> [HOW TO COMPLETE THIS TASK]:
Print the part of the Chrome OS article from "While Google showed" up to and including "of Google’s promises.", word for word.

> [TEXT SEGMENT]:
- The Washington Times - Tuesday, December 7, 2010

Mark it down in your calendars; make an entry in your journal. Blog about it, or cut a video to remember it all. This is the week that computing has changed, quite possibly forever.

Tuesday’s announcement by Google Inc. of a netbook version of Chrome OS (short for “operating system”) should send shudders through the headquarters of Microsoft Corp. and Apple Inc. Not that either firm is going to be instantly “toppled” by a new product, but the lighter, cloud computing-friendly Chrome OS will appeal to many users, and to many enterprises. If you can make a computer and its applications faster, cheaper, more pervasive and more mobile, a good segment of the data-using world will beat a path to your door. Oh, and make all the new netbooks cellular data friendly and give some free wireless each month and, yeah, you’ll win fans.

While Google showed off a lot of neat bells and whistles — games to play on the new device; the ability to “print from the cloud” without installing driver software specific to each printer; and ways to protect the new device from viruses and other attacks. The proof of the pudding, as the saying goes, is in the tasting, however, and while it’s easy to promise and harder to deliver, one is more tempted to believe some of Google’s promises.

Why? Well, in large part because of what it has delivered already. Google promised a very good e-mail service, and Gmail is just that. It is, I guess, my primary e-mail system, certainly my primary personal one. Gmail works, works well and I can’t remember the last time there was a crash. (Then again, most of my e-mail networks stay online without a hitch.) There are nice plug-ins for Gmail such as WiseStamp (www.wisestamp.com) that allow you to add professional-looking “signatures” to your e-mail. And Gmail is accessible just about anywhere on the planet, as long as you have a network connection.

> [DATA PROVIDED]:
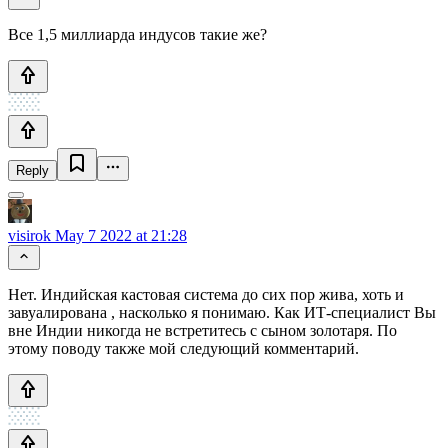
Все 1,5 миллиарда индусов такие же?
Reply
visirok
May 7 2022 at 21:28
Нет. Индийская кастовая система до сих пор жива, хоть и
завуалирована , насколько я понимаю. Как ИТ-специалист Вы
вне Индии никогда не встретитесь с сыном золотаря. По
этому поводу также мой следующий комментарий.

> [FINISHED EXERCISE]:
While Google showed off a lot of neat bells and whistles — games to play on the new device; the ability to “print from the cloud” without installing driver software specific to each printer; and ways to protect the new device from viruses and other attacks. The proof of the pudding, as the saying goes, is in the tasting, however, and while it’s easy to promise and harder to deliver, one is more tempted to believe some of Google’s promises.